Guidelines and recommendations for machine learning in biology

    2021_11 Research Highlight Fig 1 - Ian Photo 2
    Dr Ian Walsh



    As technologies advance, biology is flooded with complex scientific data beyond manual processing capacity. Artificial intelligence, particularly Machine Learning (ML), offers opportunities to find patterns and discover hidden connections between a disease and its causal agent or treatment. This has resulted in an increased use of ML in biology within academic communities as well as the pharmaceutical industry. However, there is a lack of community-wide ML standards to prevent undesirable ML practices or misinterpretation of the data. In this publication, we propose a set of recommendations to guide scientists in making the right decisions when developing ML for biology.


    Societal Impact

    Standardized approaches in reporting ML methods and presenting ML results will improve the quality of science. This publication in Nature Methods offers considerable insight into early community consensus-based recommendations and discussions. It aims to influence the wider ML community and increase the overall effectiveness of ML methods by providing guidelines, checklists and recommendations to the user.


    Technical Summary

    DOME stands for Data, Optimisation, Model and Evaluation, it is a set of guidelines we have proposed in Nature Methods for biological ML. It seeks to meet the demand for a cohesive and combined set of recommendations for data, optimization techniques, model selection and evaluation protocols. DOME will likely lead to increased reproducibility and clarity of ML methods for easier comprehension by readers and peer-reviewers.

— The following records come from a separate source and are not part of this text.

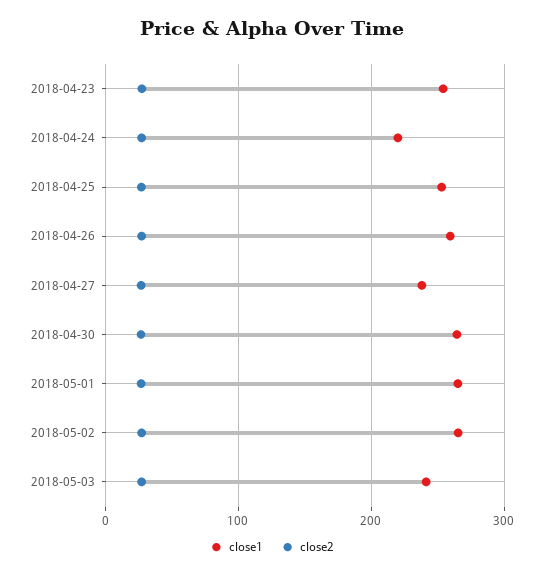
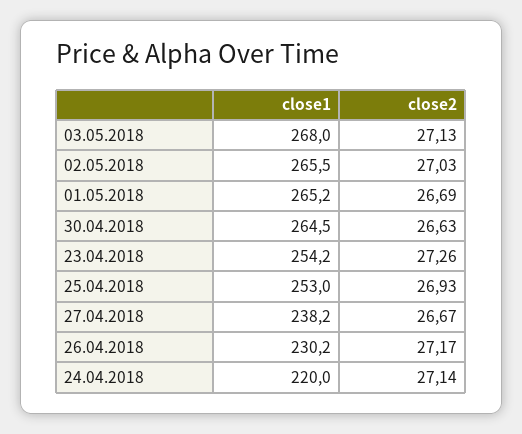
  {
    "close1": {
      "2018-04-23": 254.2,
      "2018-04-24": 220,
      "2018-04-25": 253,
-     "2018-04-26": 260,
+     "2018-04-26": 230.2,
      "2018-04-27": 238.2,
      "2018-04-30": 264.5,
      "2018-05-01": 265.2,
      "2018-05-02": 265.5,
-     "2018-05-03": 240
+     "2018-05-03": 268
    },
    "close2": {
      "2018-04-23": 27.26,
      "2018-04-24": 27.14,
      "2018-04-25": 26.93,
      "2018-04-26": 27.17,
      "2018-04-27": 26.67,
      "2018-04-30": 26.63,
      "2018-05-01": 26.69,
      "2018-05-02": 27.03,
      "2018-05-03": 27.13
    }
  }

    DOME consists of community-wide guidelines, recommendations and checklists which seeks to define best practices, improve publication standards and quality. It is also meant to trigger further consensus-based community discussions in the wider ML community.


    2021_11 Research Highlight Fig 1 - Ian Fig 1
    Figure 1. Biological data are complex, ranging from information pertaining to genome, proteome and post-translational modifications. Machine learning typically encompasses four major aspects of data, optimization, model and evaluation (DOME). Well-conceived machine learning (ML) following recommended DOME guidelines enhances biological ML applications, such as medical decisions, personalized and precision medicine, drug manufacturing and development.



    Walsh, Ian, et al. "DOME: recommendations for supervised machine learning validation in biology." Nature Methods (2021): 1-6.